Segment Start: EXERCISE DATA

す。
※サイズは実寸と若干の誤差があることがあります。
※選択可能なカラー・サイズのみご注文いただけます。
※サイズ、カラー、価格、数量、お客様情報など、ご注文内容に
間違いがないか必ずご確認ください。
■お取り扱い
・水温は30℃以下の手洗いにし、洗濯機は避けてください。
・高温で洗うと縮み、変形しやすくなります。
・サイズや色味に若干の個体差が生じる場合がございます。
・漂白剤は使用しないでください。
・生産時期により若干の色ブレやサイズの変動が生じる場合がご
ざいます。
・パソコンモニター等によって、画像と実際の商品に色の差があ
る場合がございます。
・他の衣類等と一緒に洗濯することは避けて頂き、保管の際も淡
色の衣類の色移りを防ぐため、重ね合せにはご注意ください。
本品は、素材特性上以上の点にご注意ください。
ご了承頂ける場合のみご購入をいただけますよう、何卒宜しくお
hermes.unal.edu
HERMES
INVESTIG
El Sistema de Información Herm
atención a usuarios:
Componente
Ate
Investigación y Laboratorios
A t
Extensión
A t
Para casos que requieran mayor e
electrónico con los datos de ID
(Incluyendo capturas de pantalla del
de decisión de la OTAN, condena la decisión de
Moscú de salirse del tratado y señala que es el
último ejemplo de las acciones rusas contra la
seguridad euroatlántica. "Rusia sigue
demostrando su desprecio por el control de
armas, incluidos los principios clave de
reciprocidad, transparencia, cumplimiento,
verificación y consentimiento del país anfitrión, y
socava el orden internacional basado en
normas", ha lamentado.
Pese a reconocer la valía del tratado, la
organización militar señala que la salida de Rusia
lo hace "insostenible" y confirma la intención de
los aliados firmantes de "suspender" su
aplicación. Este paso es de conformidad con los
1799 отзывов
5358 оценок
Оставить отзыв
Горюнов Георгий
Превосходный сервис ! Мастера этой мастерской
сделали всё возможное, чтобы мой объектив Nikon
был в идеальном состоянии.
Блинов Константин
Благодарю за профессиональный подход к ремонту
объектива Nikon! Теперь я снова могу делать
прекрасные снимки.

Segment End: EXERCISE DATA

EXERCISE GOAL: Starting at the line in the records above that contains "organización militar señala", output every line up to and including the last one, with nothing added.

RESPONSE BELOW:
organización militar señala que la salida de Rusia
lo hace "insostenible" y confirma la intención de
los aliados firmantes de "suspender" su
aplicación. Este paso es de conformidad con los
1799 отзывов
5358 оценок
Оставить отзыв
Горюнов Георгий
Превосходный сервис ! Мастера этой мастерской
сделали всё возможное, чтобы мой объектив Nikon
был в идеальном состоянии.
Блинов Константин
Благодарю за профессиональный подход к ремонту
объектива Nikon! Теперь я снова могу делать
прекрасные снимки.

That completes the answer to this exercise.